(Stored items from a collection)

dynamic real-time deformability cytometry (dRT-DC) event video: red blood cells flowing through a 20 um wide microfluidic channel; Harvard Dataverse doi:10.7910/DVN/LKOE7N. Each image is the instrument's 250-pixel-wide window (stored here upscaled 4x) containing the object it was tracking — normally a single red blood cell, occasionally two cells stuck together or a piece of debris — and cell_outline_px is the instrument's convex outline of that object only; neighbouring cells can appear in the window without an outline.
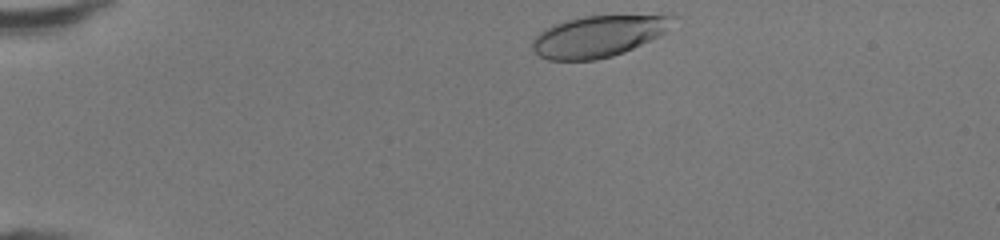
{"species": "human", "species_latin": "Homo sapiens", "temperature_condition": "room temperature", "stored_images_in_passage": 35, "camera_frame_rate_fps": 3000, "um_per_image_px": 0.085, "donor": {"sex": "female"}, "frame": {"image": 1, "passage_image": 1, "time_ms": 0.0, "image_size_px": [1000, 240], "cell_outline_px": [[676, 16], [664, 32], [660, 36], [624, 52], [612, 56], [596, 60], [548, 60], [540, 56], [532, 48], [532, 40], [544, 28], [552, 24], [564, 20], [584, 16]], "centroid_in_image_um": [50.78, 3.09], "position_along_channel_um": 34.2, "area_um2": 33.47}}
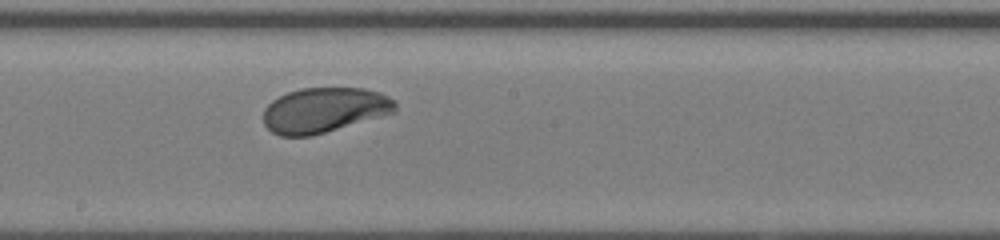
{"frame": {"image": 2, "passage_image": 19, "time_ms": 6.0, "image_size_px": [1000, 240], "cell_outline_px": [[396, 112], [312, 136], [280, 136], [272, 132], [264, 124], [264, 108], [272, 100], [288, 92], [300, 88], [364, 88], [380, 92], [396, 100]], "centroid_in_image_um": [27.57, 9.35], "position_along_channel_um": 220.6, "area_um2": 34.74}}
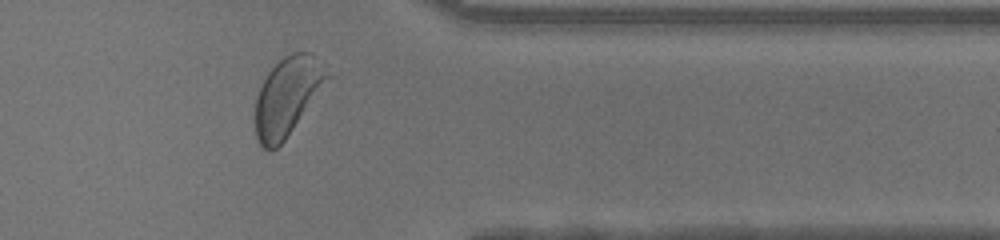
{"frame": {"image": 3, "passage_image": 31, "time_ms": 10.0, "image_size_px": [1000, 240], "cell_outline_px": [[336, 76], [284, 140], [272, 152], [264, 148], [256, 140], [256, 96], [268, 72], [284, 56], [292, 52], [308, 52]], "centroid_in_image_um": [24.52, 8.19], "position_along_channel_um": 386.9, "area_um2": 33.47}, "authors_computed_cell_mechanics": {"area_um2": 34.7378, "velocity_mm_per_s": 4.3094, "shape_relaxation_time_tau1_ms": 1.6324, "shape_relaxation_time_tau2_ms": null, "deformation_change_tau1": 0.1182, "deformation_change_tau2": null}}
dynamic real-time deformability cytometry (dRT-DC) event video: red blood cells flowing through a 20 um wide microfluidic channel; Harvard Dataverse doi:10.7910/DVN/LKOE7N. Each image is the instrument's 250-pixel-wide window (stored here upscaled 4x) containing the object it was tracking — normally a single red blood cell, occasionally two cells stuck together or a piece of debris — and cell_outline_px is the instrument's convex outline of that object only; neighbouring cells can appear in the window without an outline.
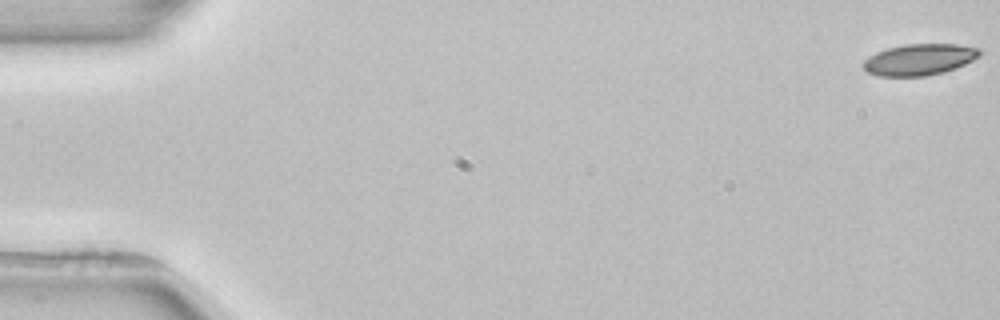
{"species": "common noctule bat (a hibernating species)", "species_latin": "Nyctalus noctula", "temperature_condition": "room temperature", "stored_images_in_passage": 5, "camera_frame_rate_fps": 3000, "um_per_image_px": 0.085, "animal": {"sex": "female", "body_mass_g": 22.7, "forearm_length_mm": 54.2}, "frame": {"image": 1, "passage_image": 1, "time_ms": 0.0, "image_size_px": [1000, 320], "cell_outline_px": [[980, 56], [956, 68], [944, 72], [924, 76], [880, 76], [868, 72], [864, 68], [864, 60], [868, 56], [876, 52], [888, 48], [904, 44], [960, 44], [980, 48]], "centroid_in_image_um": [78.16, 5.05], "position_along_channel_um": 6.8, "area_um2": 21.21}}
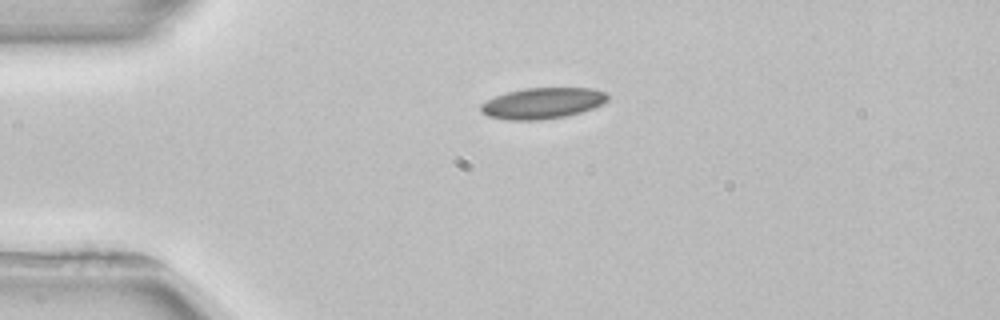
{"frame": {"image": 2, "passage_image": 4, "time_ms": 4.0, "image_size_px": [1000, 320], "cell_outline_px": [[608, 100], [592, 108], [568, 116], [540, 120], [508, 120], [488, 116], [480, 112], [480, 104], [496, 96], [508, 92], [524, 88], [592, 88], [604, 92], [608, 96]], "centroid_in_image_um": [46.09, 8.78], "position_along_channel_um": 38.9, "area_um2": 22.83}}
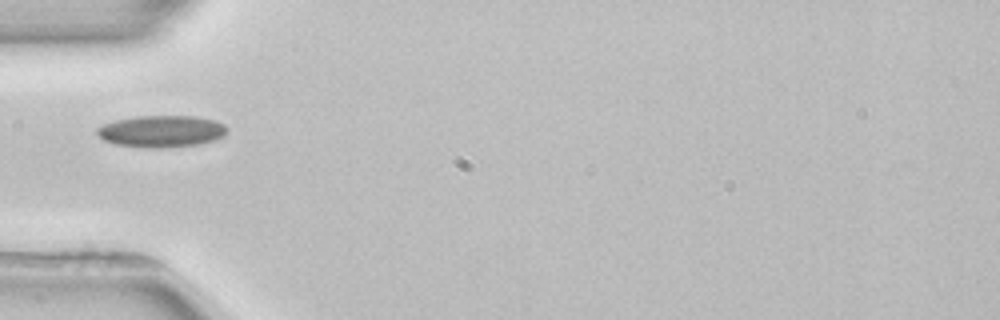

- What you need to do -
Repeat the records in full, exactly as they appear, without the pictures.

- Solved problem -
dynamic real-time deformability cytometry (dRT-DC) event video: red blood cells flowing through a 20 um wide microfluidic channel; Harvard Dataverse doi:10.7910/DVN/LKOE7N. Each image is the instrument's 250-pixel-wide window (stored here upscaled 4x) containing the object it was tracking — normally a single red blood cell, occasionally two cells stuck together or a piece of debris — and cell_outline_px is the instrument's convex outline of that object only; neighbouring cells can appear in the window without an outline.
{"species": "human", "species_latin": "Homo sapiens", "temperature_condition": "room temperature", "stored_images_in_passage": 35, "camera_frame_rate_fps": 3000, "um_per_image_px": 0.085, "donor": {"sex": "female"}, "frame": {"image": 1, "passage_image": 1, "time_ms": 0.0, "image_size_px": [1000, 240], "cell_outline_px": [[676, 16], [664, 32], [660, 36], [624, 52], [612, 56], [596, 60], [548, 60], [540, 56], [532, 48], [532, 40], [544, 28], [552, 24], [564, 20], [584, 16]], "centroid_in_image_um": [50.78, 3.09], "position_along_channel_um": 34.2, "area_um2": 33.47}}
{"frame": {"image": 2, "passage_image": 19, "time_ms": 6.0, "image_size_px": [1000, 240], "cell_outline_px": [[396, 112], [312, 136], [280, 136], [272, 132], [264, 124], [264, 108], [272, 100], [288, 92], [300, 88], [364, 88], [380, 92], [396, 100]], "centroid_in_image_um": [27.57, 9.35], "position_along_channel_um": 220.6, "area_um2": 34.74}}
{"frame": {"image": 3, "passage_image": 31, "time_ms": 10.0, "image_size_px": [1000, 240], "cell_outline_px": [[336, 76], [284, 140], [272, 152], [264, 148], [256, 140], [256, 96], [268, 72], [284, 56], [292, 52], [308, 52]], "centroid_in_image_um": [24.52, 8.19], "position_along_channel_um": 386.9, "area_um2": 33.47}, "authors_computed_cell_mechanics": {"area_um2": 34.7378, "velocity_mm_per_s": 4.3094, "shape_relaxation_time_tau1_ms": 1.6324, "shape_relaxation_time_tau2_ms": null, "deformation_change_tau1": 0.1182, "deformation_change_tau2": null}}
dynamic real-time deformability cytometry (dRT-DC) event video: red blood cells flowing through a 20 um wide microfluidic channel; Harvard Dataverse doi:10.7910/DVN/LKOE7N. Each image is the instrument's 250-pixel-wide window (stored here upscaled 4x) containing the object it was tracking — normally a single red blood cell, occasionally two cells stuck together or a piece of debris — and cell_outline_px is the instrument's convex outline of that object only; neighbouring cells can appear in the window without an outline.
{"species": "common noctule bat (a hibernating species)", "species_latin": "Nyctalus noctula", "temperature_condition": "room temperature", "stored_images_in_passage": 5, "camera_frame_rate_fps": 3000, "um_per_image_px": 0.085, "animal": {"sex": "female", "body_mass_g": 22.7, "forearm_length_mm": 54.2}, "frame": {"image": 1, "passage_image": 1, "time_ms": 0.0, "image_size_px": [1000, 320], "cell_outline_px": [[980, 56], [956, 68], [944, 72], [924, 76], [880, 76], [868, 72], [864, 68], [864, 60], [868, 56], [876, 52], [888, 48], [904, 44], [960, 44], [980, 48]], "centroid_in_image_um": [78.16, 5.05], "position_along_channel_um": 6.8, "area_um2": 21.21}}
{"frame": {"image": 2, "passage_image": 4, "time_ms": 4.0, "image_size_px": [1000, 320], "cell_outline_px": [[608, 100], [592, 108], [568, 116], [540, 120], [508, 120], [488, 116], [480, 112], [480, 104], [496, 96], [508, 92], [524, 88], [592, 88], [604, 92], [608, 96]], "centroid_in_image_um": [46.09, 8.78], "position_along_channel_um": 38.9, "area_um2": 22.83}}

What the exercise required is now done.